Occult hepatitis B is an objective presence

  Occult hepatitis B is HBsAg-negative hepatitis B, manifested by elevated serum transaminases or/and elevated bilirubin, with/without clinical symptoms, but the “two-and-a-half” test is “small two-positive”, “recovery three-positive”, “recovery two-positive” (please read: Understanding two-and-a-half, interpreting two-and-a-half). (Please read: Understanding the two and a half pairs, explaining the two and a half pairs).  There is no reliable method to diagnose occult hepatitis B. The accepted and ideal, but impractical, diagnostic method is the detection of blood or/and liver hepatitis B virus nucleic acid or detection of hepatic hepatitis B virus antigen by more sensitive methods; however, a negative test still does not exclude occult hepatitis B because the virus nucleic acid or antigen manifests at low levels and does not reach detectable levels on a continuous basis, so many patients are missed.  Clinical experience suggests that more patients with occult hepatitis B may be diagnosed than by currently accepted methods.

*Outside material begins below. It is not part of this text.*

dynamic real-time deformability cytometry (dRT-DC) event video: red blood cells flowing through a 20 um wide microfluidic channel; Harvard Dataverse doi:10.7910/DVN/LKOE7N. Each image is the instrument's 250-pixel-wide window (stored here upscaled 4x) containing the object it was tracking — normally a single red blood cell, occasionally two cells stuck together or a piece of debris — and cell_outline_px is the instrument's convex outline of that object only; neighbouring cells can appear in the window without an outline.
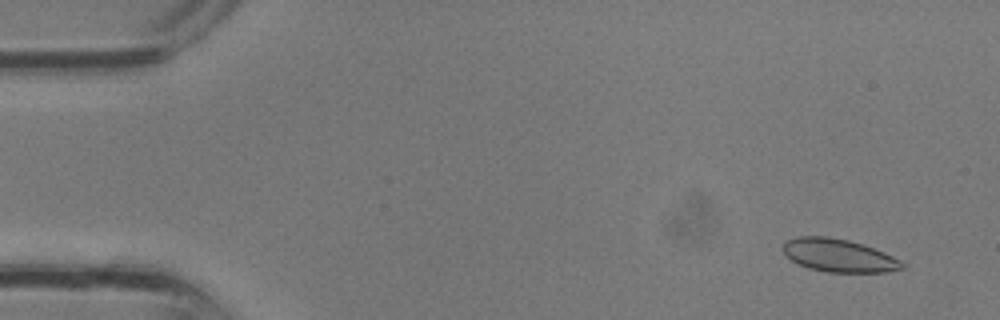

An empirical diagnosis may take several years and usually requires the patient to be patient enough to cooperate with the physician’s ongoing observation and trial treatment. The most common confusion in clinical practice is that some patients with occult hepatitis B may also have positive autoantibodies, making it difficult for physicians to diagnose the patient as having hepatitis B or autoimmune hepatitis.  Most patients with occult hepatitis B are unlikely to progress to cirrhosis, but some are already cirrhotic and tend to be decompensated; occult hepatitis B is less likely to progress to hepatocellular carcinoma than manifest hepatitis B, but is still a high risk for hepatocellular carcinoma. However, it is still a high-risk group for liver cancer.  There have been some patients with occult hepatitis B who, after several years of trial treatment failure and switching to antiviral therapy, eventually achieved sustained remission or disappearance of liver disease-related symptoms and normalization or significant improvement in laboratory parameters, and who have continued for years with “small two-positive”, “recovered three-positive”, “recovered two-positive The positive conversion of “small two-positive”, “recovered three-positive”, and “recovered two-positive” (please read: Bi-directional evolution of two-and-a-half-pair performance pattern) also occurred.